Relational database management systems (RDBMS): Big ol’ databases.

Singularity: When the stuff talking to other stuff finds our conversation boring.

Small data: (pejorative) Data that you are working on.

Social Media: Facebook, Twitter etc… Sources of trivial data in large volumes. Will save the world somehow.

Social Network: 1) A collection of people and how they interact. May also be on social media. 2) What data scientists really hope they will be part of.

SQL: Standard, structured query language specifically designed for managing data held in Big ol’ databases.

Twitter: Privacy wrecking future #EvilEmpire.  Source of interesting data in less than 140 characters.

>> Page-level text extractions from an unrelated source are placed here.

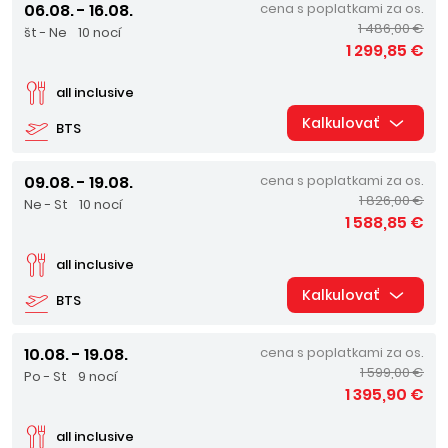
06.08. - 16.08.
cena s poplatkami za os.
1 486,00 €
št - Ne
10 nocí
1 299,85 €
all inclusive
Kalkulovať
BTS
09.08. - 19.08.
cena s poplatkami za os.
1 826,00 €
Ne - St
10 nocí
1 588,85 €
all inclusive
Kalkulovať
BTS
10.08. - 19.08.
cena s poplatkami za os.
1 599,00 €
Po - St
9 nocí
1 395,90 €
all inclusive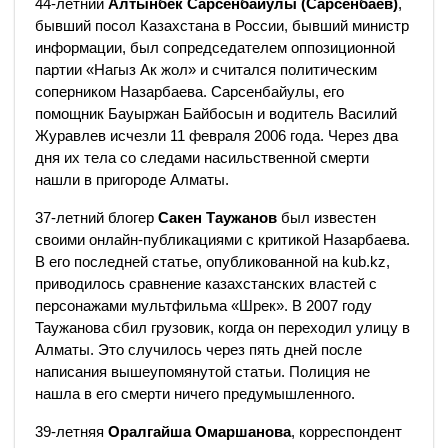
44-летний
Алтынбек Сарсенбайулы (Сарсенбаев)
,
бывший посол Казахстана в России, бывший министр
информации, был сопредседателем оппозиционной
партии «Нагыз Ак жол» и считался политическим
соперником Назарбаева. Сарсенбайулы, его
помощник Бауыржан Байбосын и водитель Василий
Журавлев исчезли 11 февраля 2006 года. Через два
дня их тела со следами насильственной смерти
нашли в пригороде Алматы.
37-летний блогер
Сакен Таужанов
был известен
своими онлайн-публикациями с критикой Назарбаева.
В его последней статье, опубликованной на kub.kz,
приводилось сравнение казахстанских властей с
персонажами мультфильма «Шрек». В 2007 году
Таужанова сбил грузовик, когда он переходил улицу в
Алматы. Это случилось через пять дней после
написания вышеупомянутой статьи. Полиция не
нашла в его смерти ничего предумышленного.
39-летняя
Оралгайша Омаршанова
, корреспондент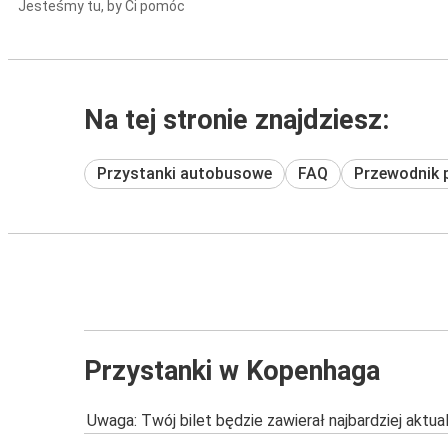
Jesteśmy tu, by Ci pomóc
Na tej stronie znajdziesz:
Przystanki autobusowe
FAQ
Przewodnik 
Przystanki w Kopenhaga
Uwaga: Twój bilet będzie zawierał najbardziej aktu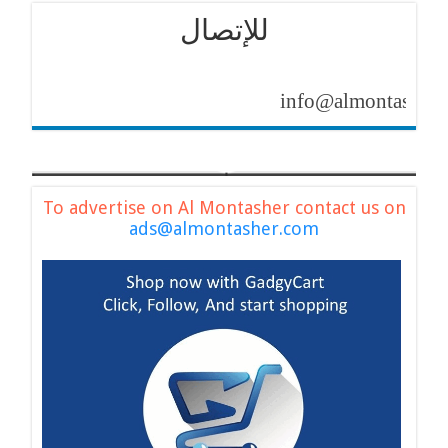
للإتصال
info@almontasher.com
To advertise on Al Montasher contact us on
ads@almontasher.com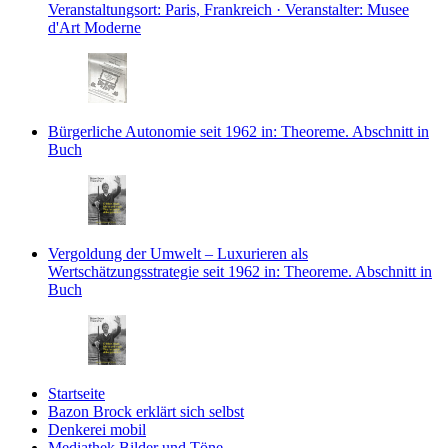
Veranstaltungsort: Paris, Frankreich · Veranstalter: Musee
d'Art Moderne
Bürgerliche Autonomie seit 1962
in: Theoreme.
Abschnitt in
Buch
Vergoldung der Umwelt – Luxurieren als
Wertschätzungsstrategie seit 1962
in: Theoreme.
Abschnitt in
Buch
Startseite
Bazon Brock
erklärt sich selbst
Denkerei
mobil
Mediathek
Bilder und Töne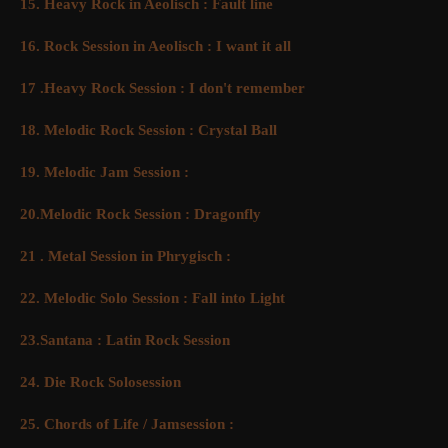
15. Heavy Rock in Aeolisch : Fault line
16. Rock Session in Aeolisch : I want it all
17 .Heavy Rock Session : I don't remember
18. Melodic Rock Session : Crystal Ball
19. Melodic Jam Session :
20.Melodic Rock Session : Dragonfly
21 . Metal Session in Phrygisch :
22. Melodic Solo Session : Fall into Light
23.Santana : Latin Rock Session
24. Die Rock Solosession
25. Chords of Life / Jamsession :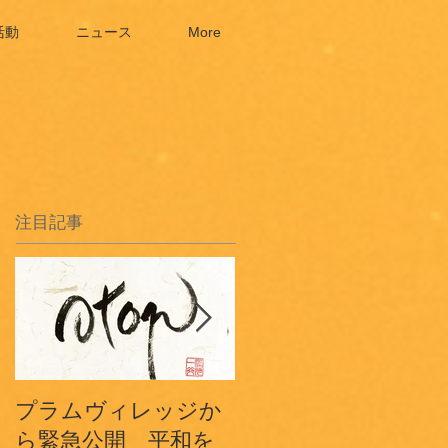
活動
ニュース
More
注目記事
プラムヴィレッジか
プラムヴィレッジフ
ら緊急公開 平和を
ランスから〜3.11鎮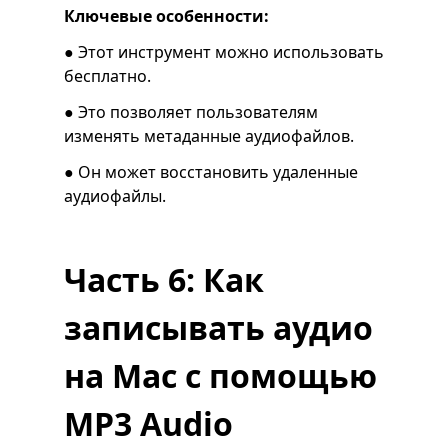
Ключевые особенности:
● Этот инструмент можно использовать
бесплатно.
● Это позволяет пользователям
изменять метаданные аудиофайлов.
● Он может восстановить удаленные
аудиофайлы.
Часть 6: Как
записывать аудио
на Mac с помощью
MP3 Audio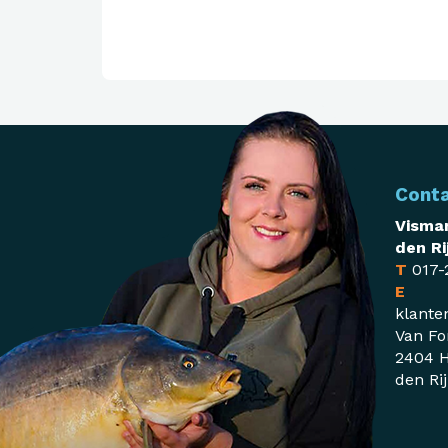
Cont
Visman
den Ri
T
017-
E
klante
Van Fo
2404 H
den Ri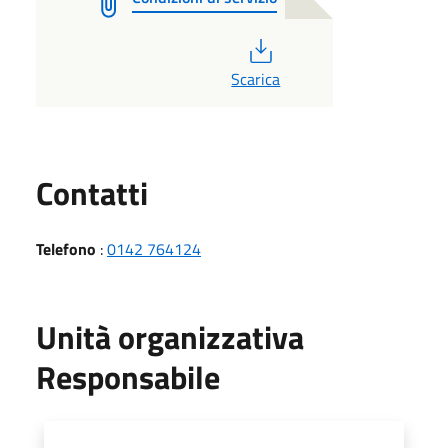
PDF
Scarica
Utili
Contatti
Telefono
:
0142 764124
Unità organizzativa
Responsabile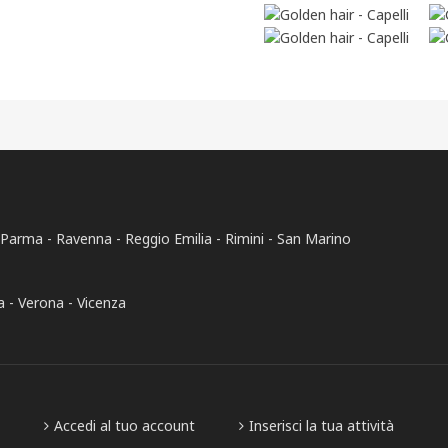
Parma
Ravenna
Reggio Emilia
Rimini
San Marino
a
Verona
Vicenza
Accedi al tuo account
Inserisci la tua attività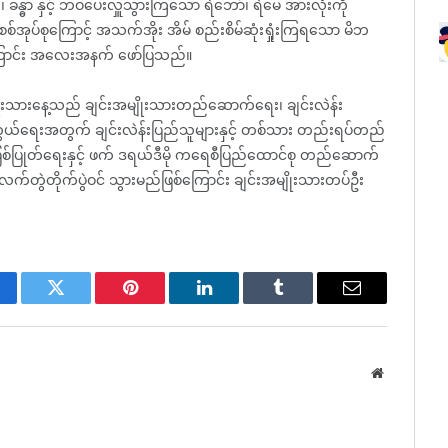
ခန္ဓာ နှင့် ဘဝပေးလှူသွားကြသော ရဲဘော်၊ ရဲမေ အားလုံးကို
ုပ်စုကြောင့် အသက်အိုး အိမ် စည်းစိမ်ဆုံးရှုံးကြရသော မိဘ
ကြောင်း အလေးအနက် ဖော်ပြသည်။
ိုးသားနေ့သည် ချင်းအမျိုးသားတည်ဆောက်ရေး၊ ချင်းလဲန်း
ကွယ်ရေးအတွက် ချင်းလဲန်းပြည်သူများနှင့် တစ်သား တည်းရပ်တည်
မြစ်ပြုတ်ရေးနှင့် ဖက် ဒရယ်ဒီမို ကရေစီပြည်ထောင်စု တည်ဆောက်
က်တွဲတိုက်ပွဲဝင် သွားမည်ဖြစ်ကြောင်း ချင်းအမျိုးသားတပ်ဦး
cebook
Twitter
Pinterest
LinkedIn
Tumblr
Email
Website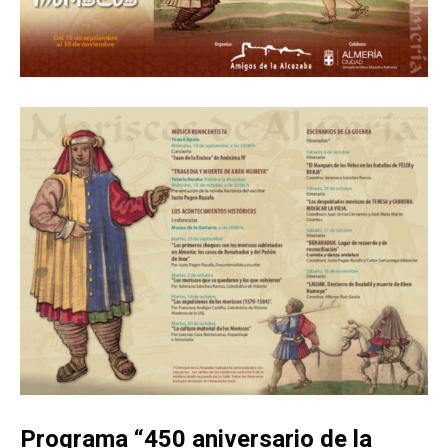
Programa “450 aniversario de la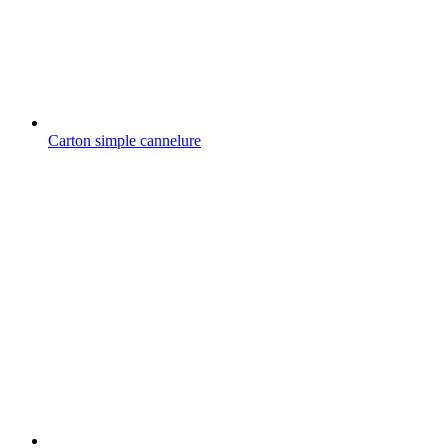
Carton simple cannelure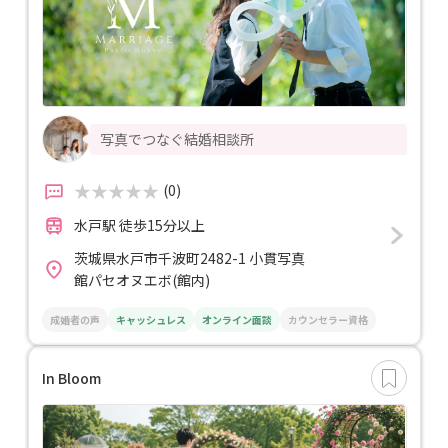
写真でつなぐ結婚相談所
(0)
水戸駅 徒歩15分以上
茨城県水戸市千波町2482-1 小貫写真
館パセオヌエボ(館内)
成婚者の声
キャッシュレス
オンライン面談
カウンセラー資格
In Bloom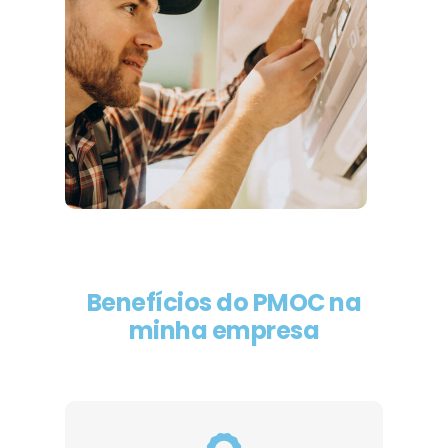
Benefícios do PMOC na
minha empresa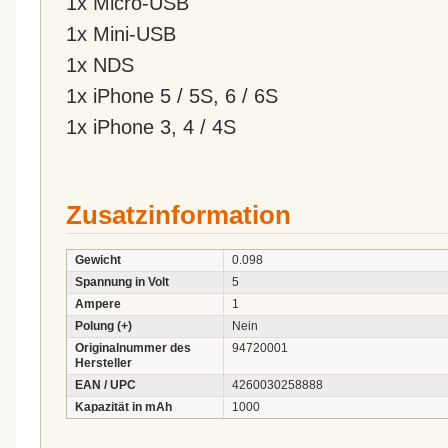
1x Micro-USB
1x Mini-USB
1x NDS
1x iPhone 5 / 5S, 6 / 6S
1x iPhone 3, 4 / 4S
Zusatzinformation
Gewicht
0.098
Spannung in Volt
5
Ampere
1
Polung (+)
Nein
Originalnummer des
94720001
Hersteller
EAN / UPC
4260030258888
Kapazität in mAh
1000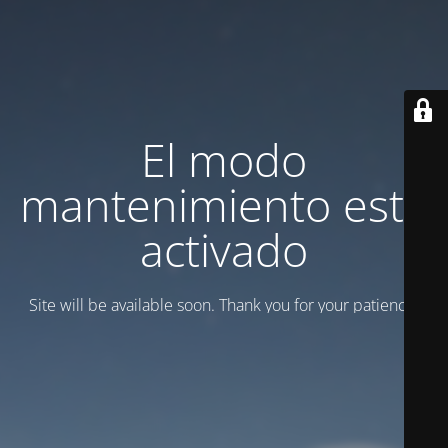
El modo
mantenimiento está
activado
Site will be available soon. Thank you for your patience!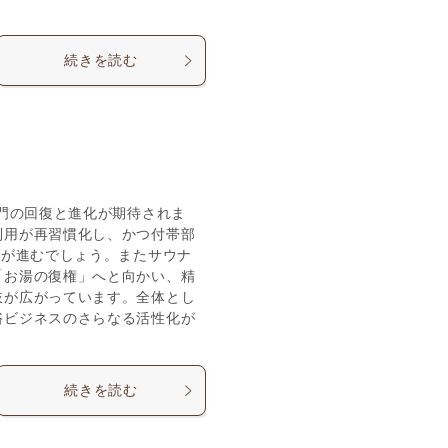
続きを読む
部門の回復と進化が期待されま
利用が再習慣化し、かつ付帯部
きが進むでしょう。またサウナ
「お湯の復権」へと向かい、精
肢が広がっています。全体とし
浴ビジネスのさらなる活性化が
続きを読む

Unstructured data: 1) The crap that just got handed to you with a deadline of tomorrow 2) The brilliant data source you just analysed way ahead of expectations. Often includes video and audio. You weren’t watching YouTube for fun.

V: Letter mysteriously associated with big data definitions. Usually comes in threes.  No one really knows why.

Variety: The thing you fail to get in big data definitions. “I didn’t see much variety in that definition!”

Velociraptors: Scary dinosaurs that really should be part of the definition of big data, terribly underused.

Velocity: The speed at which a speaker at a conference moves from the topic to praising their own company.

Volume: The degree to which a business analyst’s hair exceeds expectations.

XKCD: Important reference manual for big data.

ZooKeeper: Another an open source Apache project which provides a centralised infra­structure and services that enable synchronisation across a cluster.  Given all the animals in big data you can see why this was needed.